I would get it working first, you would just compound your issues , might well be worth a fresh install if the Is drive is a carry over.


----------



## yotano211 (Sep 3, 2020)

DuxCro said:


> Hmmm. Something like that from title happens to my pen*s. Spikes to 100% usage, and then crashes.
> 
> 
> I'll let myself out.


Usually happens to people that see other people of the same sex.


----------



## lionicampos (Nov 9, 2020)

@clinto you find the solution? I am with the same problem!


----------



## ar0m (Nov 17, 2020)

@clinto I have the same memory, and the same GPU. I am also experiencing this problem. Usually, I am able to get into task manager and see that the GPU 3D view spikes up to 100% and just stays there. I can't open or close any applications, and I must hard restart. Have you found a solution to this problem? I've been beating myself up over it for about a month. Thank you!


----------



## ArrowXIII (Nov 18, 2020)

I make an account just to say I have the same problem as you.
It was 5 months ago, the problem occured, so I tried serveral things:
- first I thought it was the game itself caused the problem so I tried to optimize it, but
- update/roll back/clean install with DDU the graphic driver - no help
- clean install windows (wipe out the SSD drive completely and install) - no help
- turn of X-AMP - no help
I had done everything in my narrowed knowledge and power so I brought my PC to the store (where bought it by the end of 2019). The technicians there saw the problem, took every part to check each of them for nearly a week - found nothing. In the end they put everything together, updated the BIOS, and the problem is gone. I've been using it for ~5 months now and it's coming back last night, I actually have no idea why and how to deal with this again.
If you find anything please let me know, thank you.


----------



## ar0m (Nov 18, 2020)

ArrowXIII said:


> I make an account just to say I have the same problem as you.
> It was 5 months ago, the problem occured, so I tried serveral things:
> - first I thought it was the game itself caused the problem so I tried to optimize it, but
> - update/roll back/clean install with DDU the graphic driver - no help
> ...



Hey ArrowXIII, take a look at this thread: https://www.techpowerup.com/forums/threads/rtx-2070-spikes-up-to-100-usage-and-freezes.274797/


----------



## Hayuf (Dec 20, 2020)

For Nvidia Graphic Cards ONLY. I found a work around this GPU spike to 100% then crash problem, mine used to happen every single game, but now it is flawless 4k gaming. No more crying... Finally.

My analogy is this... the GPU is like a person doing a tremendously heavy deadlift, wears itself down for a split second then quits. That same person then take steroids next time to help keep a constant pressure while enjoying a routine. In the case of a GPU, it is a software that can drive it's constant power without ever giving up. This is regardless of whether your drivers are up to date or not.

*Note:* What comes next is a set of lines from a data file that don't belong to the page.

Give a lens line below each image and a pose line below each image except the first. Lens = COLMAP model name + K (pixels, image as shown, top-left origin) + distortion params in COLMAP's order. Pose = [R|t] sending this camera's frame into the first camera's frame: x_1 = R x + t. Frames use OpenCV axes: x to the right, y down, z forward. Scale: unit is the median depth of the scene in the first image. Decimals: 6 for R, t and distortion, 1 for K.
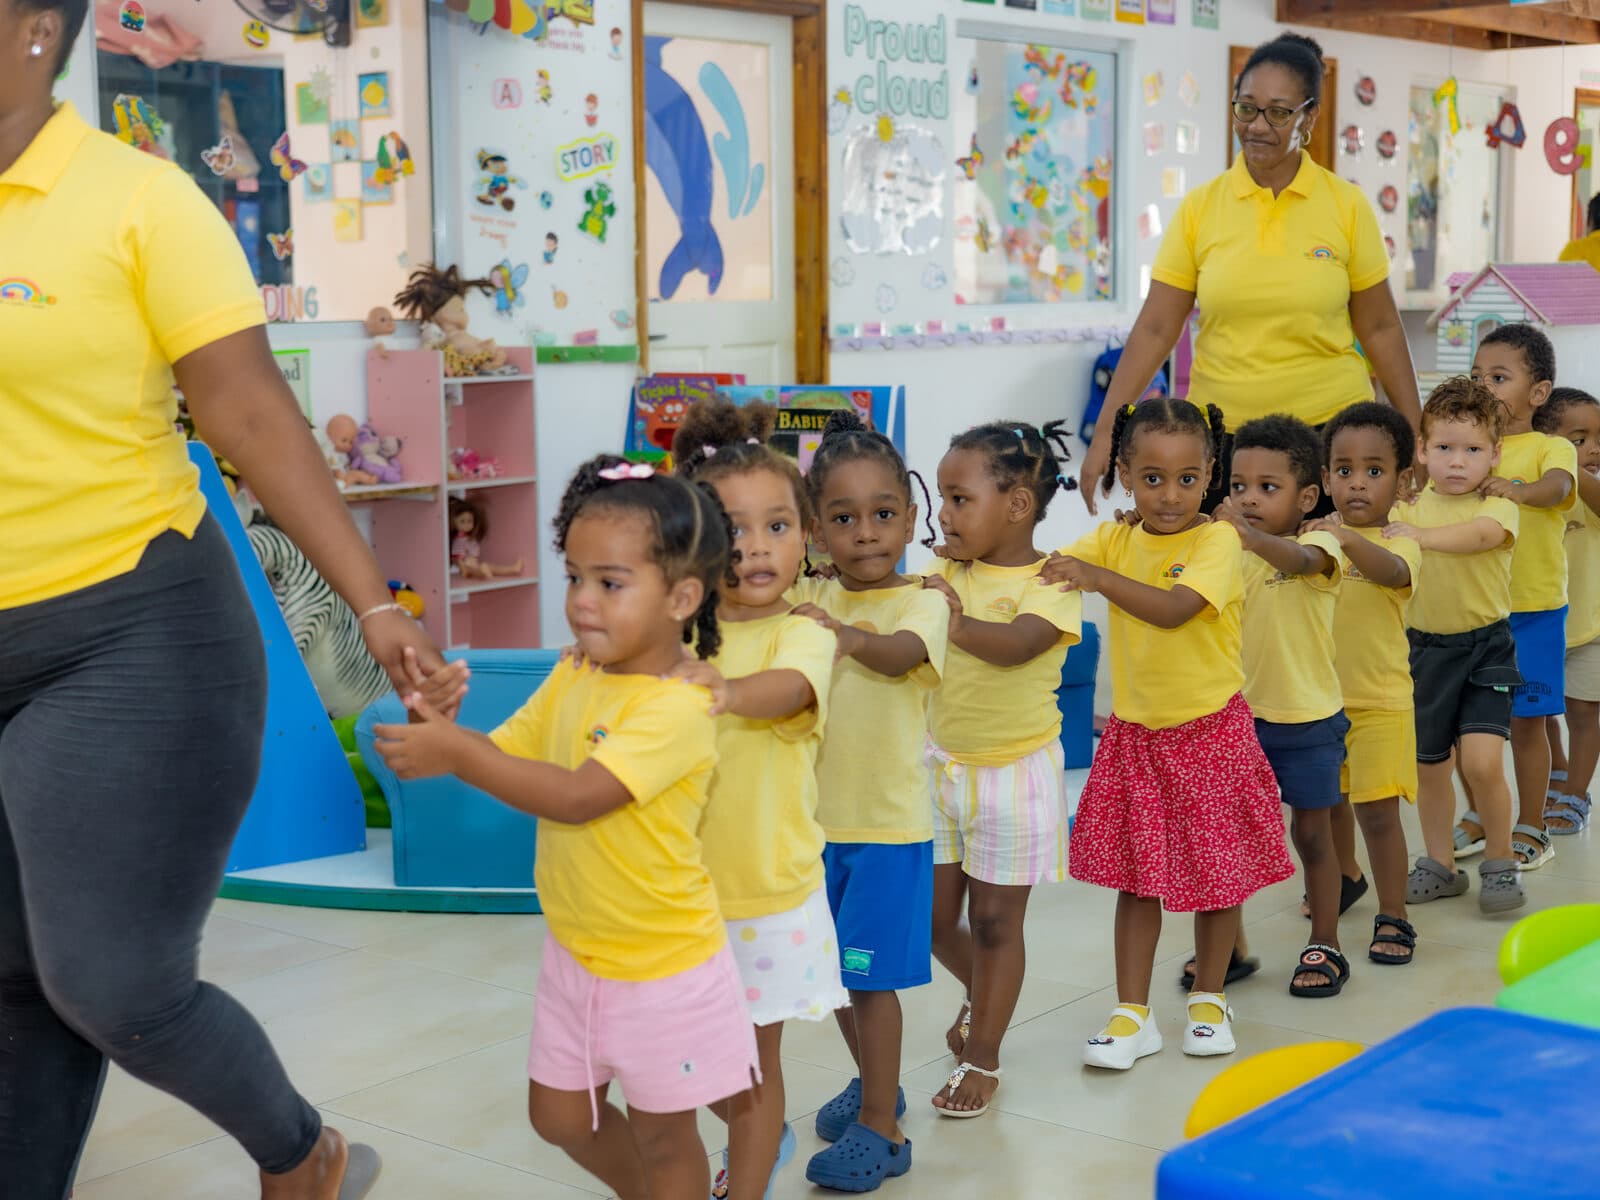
lens RADIAL K [[2467.7, 0, 800.0], [0, 2467.7, 600.0], [0, 0, 1]] dist [-0.009076, 0.101133]
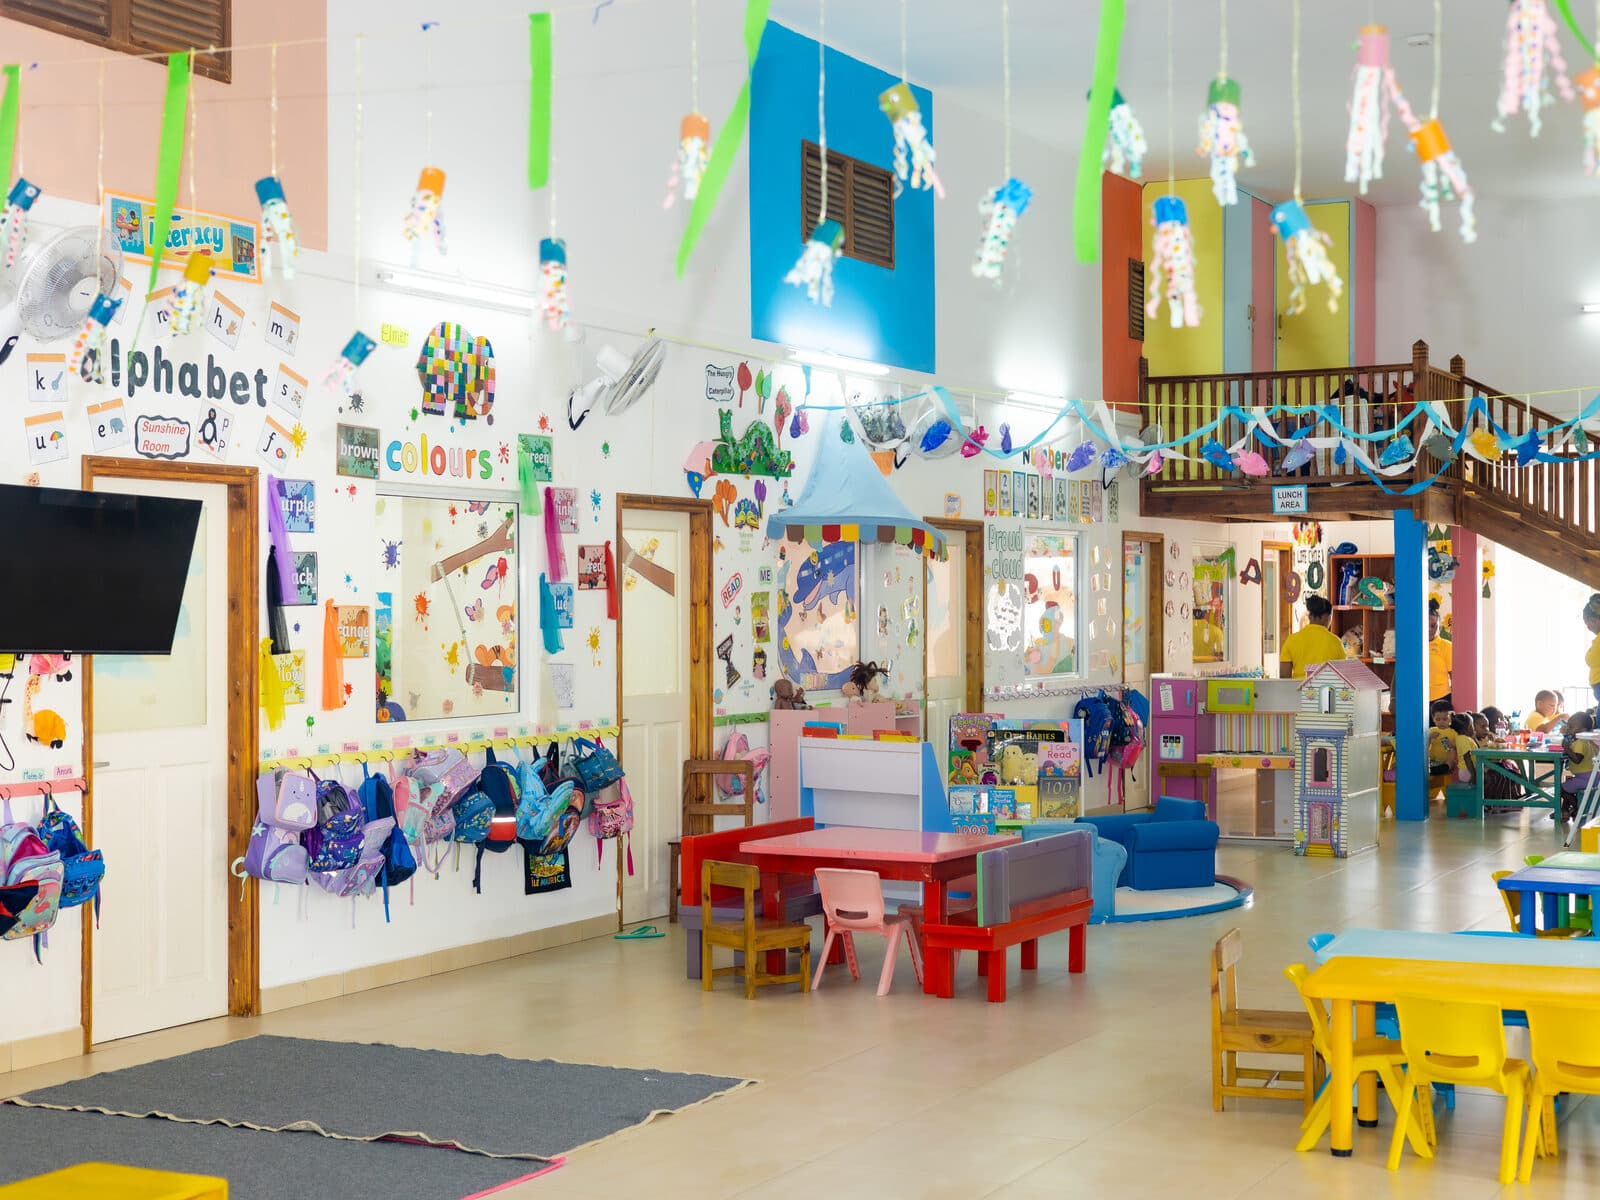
lens RADIAL K [[2467.7, 0, 800.0], [0, 2467.7, 600.0], [0, 0, 1]] dist [-0.009076, 0.101133]
pose [[0.977429, 0.009656, 0.211044, -0.544692], [0.018815, 0.991007, -0.132480, 0.074649], [-0.210426, 0.133461, 0.968457, -0.862164]]
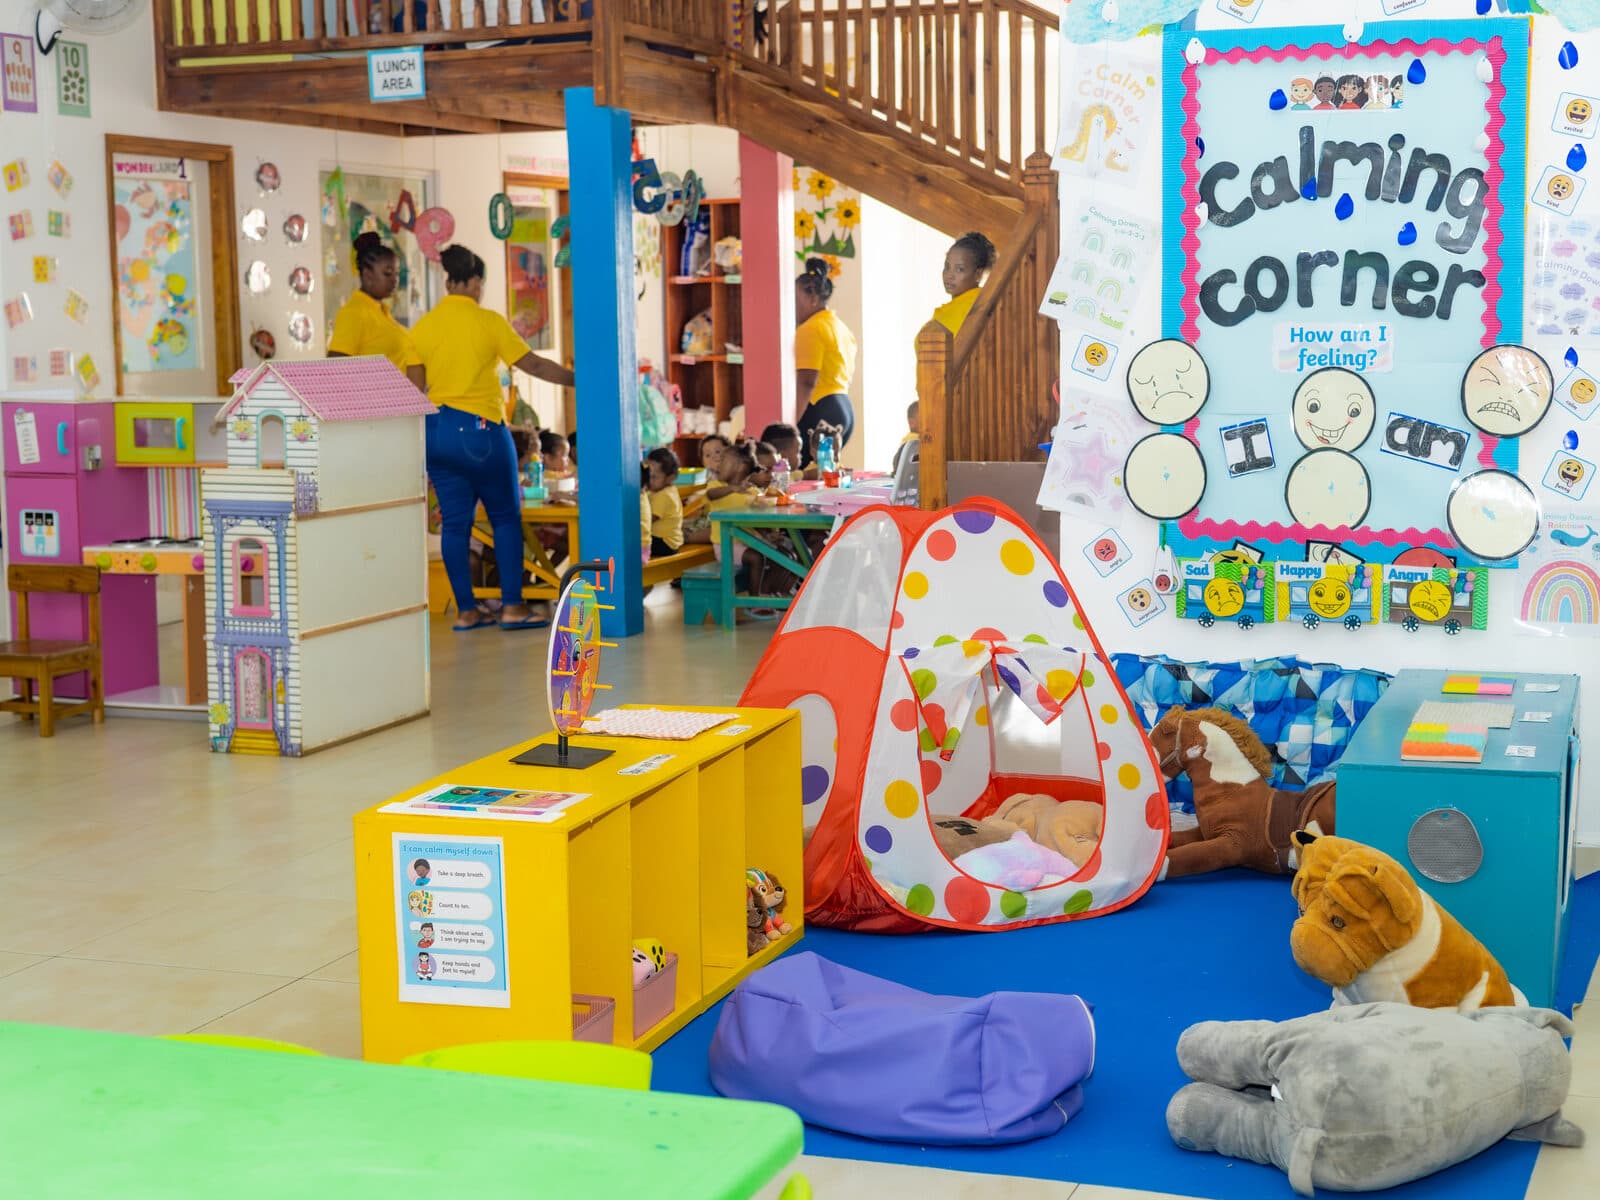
lens RADIAL K [[2467.7, 0, 800.0], [0, 2467.7, 600.0], [0, 0, 1]] dist [-0.009076, 0.101133]
pose [[0.945471, -0.042414, 0.322933, 0.136780], [0.047999, 0.998804, -0.009348, -0.013362], [-0.322150, 0.024339, 0.946376, -0.055514]]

Go to https://www.evga.com/precisionx1/ and download a standalone version. Run it. type in 75 in the box that says "POWER" then hit your enter keyboard key. You can click the fan icon that turns it to auto.
Turn on the toggle switch called "BOOST LOCK" at the lower right of the screen. Press "SAVE" then "APPLY". You can adjust the other parameters to your liking later. Test your game or whatever graphic hungry programs you got.

If it works then good. If not, I believe not all problems are the same. Move on and find another way. Good luck! Hope you'll find relief just as I have.


----------